Tragischer Unfall: 41-Jährige stürzt in den Tod

Am Dienstagnachmittag stürzte eine 41- jährige Frau vom Hohlen Fels bei Happurg während des Fotografierens knapp 15 Meter in eine Verschneidung. Der sofort verständigte Notarzt konnte nur noch den Tod der aus Nordrhein- Westfalen stammenden Reiseverkehrskauffrau feststellen.

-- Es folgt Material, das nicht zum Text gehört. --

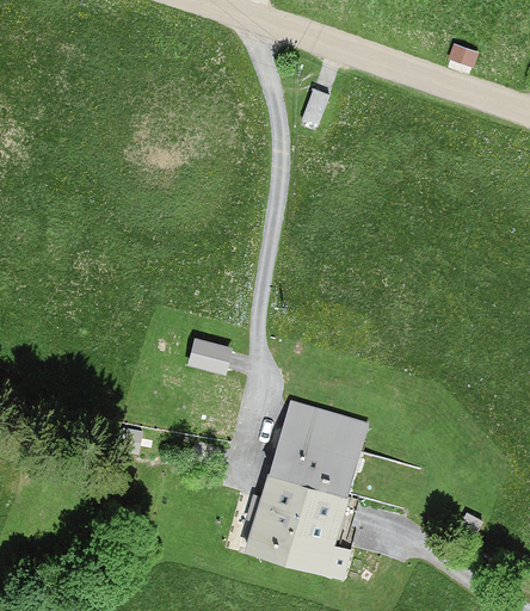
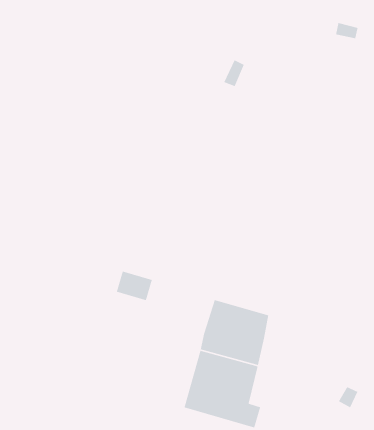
building: [185,333,234,374] -> [116,271,153,301]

Mehrere Zeugen, darunter Mitglieder einer Wandergruppe, sowie Sportkletterer mussten mit ansehen, wie die Frau oberhalb des Happurger Stausees vom Hohlen Fels stürzte. Sie benachrichtigten den Rettungsdienst und die Bergwacht. Erreichen konnten die Rettungskräfte der Bergwacht Lauf den schwer zugänglichen Unfallort nur mit dem allradgetriebenen Bergwacht- Fahrzeugen und einem anschließenden Fußweg über etwa 500 Meter. Vom Gipfel der Felswand seilte die Bergwacht den Notarzt zum Unglücksort ab. Der aber konnte nur noch den Tod feststellen. Die Bergungsaktion musste aufgrund der einbrechenden Dunkelheit auf den nächsten Tag verschoben werden. Rettungsdienst und Bergwacht begleiteten die Wandergruppe zu einem Wanderparkplatz bei Förrenbach, wo sie von einem Notfallseelsorger und einem Mitglied der KID-Berg Gruppe aus dem Frankenjura betreut wurden.

 

Mit Hilfe des Polizeihubschraubers wurde die Tote am Mittwoch von Angehörigen der Bergwacht Lauf geborgen. Dazu musste die Tote zunächst aus der Wand und dann in eine Position verbracht werden, an der der Hubschrauber wirken konnte.

Die Kripo Schwabach geht von einem tragischen Unglücksfall aus. Hinweise auf Fremdeinwirkung liegen nicht vor.